10 Horrible St Valentines Day Facts that will Shock You!

  1. The term ‘from your Valentine’ has more in common with Guantanamo Bay than San Francisco Bay. The first letter signed with the now famous phrase was a letter from the early Christian Saint to a jailer’s daughter just before he was martyred.
  2. To celebrate a truly Pagan Valentine’s Day, rather than burning incense or tasting cakes and ale, budding witches should instead be running through the streets slapping each other with bloody strips of freshly shredded goat skin – or at least, that was how the Romans celebrated their 14th February festival of Lupercalia.

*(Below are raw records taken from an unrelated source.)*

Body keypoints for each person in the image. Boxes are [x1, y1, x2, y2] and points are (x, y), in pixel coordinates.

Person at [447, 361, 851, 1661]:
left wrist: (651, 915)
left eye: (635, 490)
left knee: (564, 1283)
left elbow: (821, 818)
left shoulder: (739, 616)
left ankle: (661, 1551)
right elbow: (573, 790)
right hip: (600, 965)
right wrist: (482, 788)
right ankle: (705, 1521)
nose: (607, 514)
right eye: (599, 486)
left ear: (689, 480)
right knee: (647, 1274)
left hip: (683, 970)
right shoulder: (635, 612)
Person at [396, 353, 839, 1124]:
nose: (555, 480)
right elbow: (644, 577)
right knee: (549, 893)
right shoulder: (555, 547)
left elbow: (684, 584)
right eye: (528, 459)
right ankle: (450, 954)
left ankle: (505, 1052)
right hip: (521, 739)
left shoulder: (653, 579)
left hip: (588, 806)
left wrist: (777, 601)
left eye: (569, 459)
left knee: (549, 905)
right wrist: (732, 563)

  3. Even though she’s both fictional and long dead, none of that stops Juliet Capulet, one of the two ‘star-crossed’ (i.e. ‘really unlucky’) lovers from Shakespeare’s Romeo and Juliet, getting over 1000 Valentine’s Day cards delivered to her home town of Verona every year.
  4. In the spirit of Valentine’s Day romance, in 1312 Pope Clement V declared ‘kissing with the intent to fornicate’ as a mortal sin! Next time you’re making out with your Valentine, ask yourself: ‘Is this endangering my soul?’ (It isn’t.)

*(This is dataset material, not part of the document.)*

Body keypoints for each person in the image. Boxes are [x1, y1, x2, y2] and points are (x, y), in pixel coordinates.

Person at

  5. If you’re in Scotland, you might be interested to know that you have a particularly strong link to Valentine’s Day: the Saint’s bones are said to be stored in Glasgow!
  6. Another important factor in celebrating an authentic Romano-Pagan Valentine’s Day is protecting your beloved from fetish-werewolves! Just take the blood of the goat you sacrificed to make your strip of goat skin and mix with with the blood of a dog. Now, just smear it on your partner’s forehead and they’ll be safe from all those sexy werewolves out there!
  7. Talking about sexy werewolves: the priests of Luperci supervised a Lupercalia rite where young men would create themselves as werewolves, donning wolf-skins to chase their sweethearts around the village, lassoing them with whips. Once bound together the couple would carry each other away for as long as the romance lasted, the eager wolfman even going as far as to bite his lover’s flesh!
  8. Ladies and gents: Regardless of what your sweetheart might have said at New Year’s, don’t try discontinuing the tradition of Valentines’ chocolate. 17th Century Bishop Bernardino de Salazar was poisoned to death, just for banning his lady-parishioners from drinking chocolate during mass!
  9. The Spanish Inquisition also knew the romantic power of chocolate. One 17th Century (anti-Catholic) story tells of the Inquisitor Don Francisco Torrejon, who plied a young girl with seductive drinks of chocolate before making her part of his sinister ecclesiastical harem.
  10. Roses are one of the most romantic ways to celebrate Valentine’s Day: Roman mythology says that roses got their thorns from one day when Cupid was sniffing a flower and got stung by the  bee inside. Enraged, he took his mother’s suggestion and shot 10 more bees with his bow and arrow, skewering their stings to the rose’s stem, giving it thorns.